- EXERCISE INSTRUCTIONS: Keep every line in which "para" occurs and drop the rest of the data.

Records from a data source
-- Opening Marker --
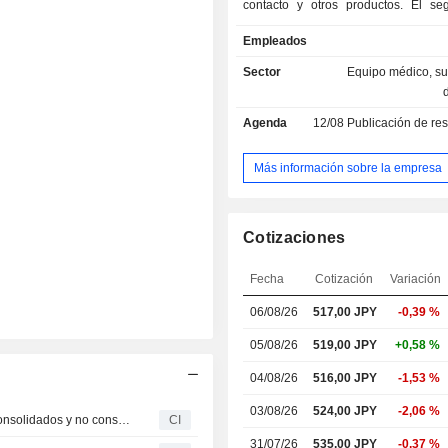
contacto y otros productos. El s
lentes de contacto y productos para
Empleados
vende lentes de contacto, product
cuidado y productos relacion
Sector
Equipo médico, su
productos para lentes de contact
lentes duras, lentes blandas
Agenda
12/08
Publicación de resultado
desechables, lentes de ortoquer
productos relacionados, como in
ópticos. Los productos para el cuid
Más información sobre la empresa
lentes de contacto incluyen con
soluciones limpiadoras, soluciones 
enzimáticas, desinfectantes químico
Cotizaciones
de almacenamiento y otros. Los otro
incluyen monturas de gafas, acces
Fecha
Cotización
Variación
gafas, lentes intraoculares y otros.
06/08/26
517,00
JPY
-0,39 %
05/08/26
519,00 JPY
+0,58 %
04/08/26
516,00 JPY
-1,53 %
03/08/26
524,00 JPY
-2,06 %
SEED Co.,Ltd. presenta sus previsiones de resultados consolidados y no consolidados para el ejercicio fiscal que finaliza el 31 de marzo de 2027
CI
31/07/26
535,00 JPY
-0,37 %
-- Closing Marker --
- YOUR RESPONSE:
lentes de contacto y productos para
productos para lentes de contact
ópticos. Los productos para el cuid
SEED Co.,Ltd. presenta sus previsiones de resultados consolidados y no consolidados para el ejercicio fiscal que finaliza el 31 de marzo de 2027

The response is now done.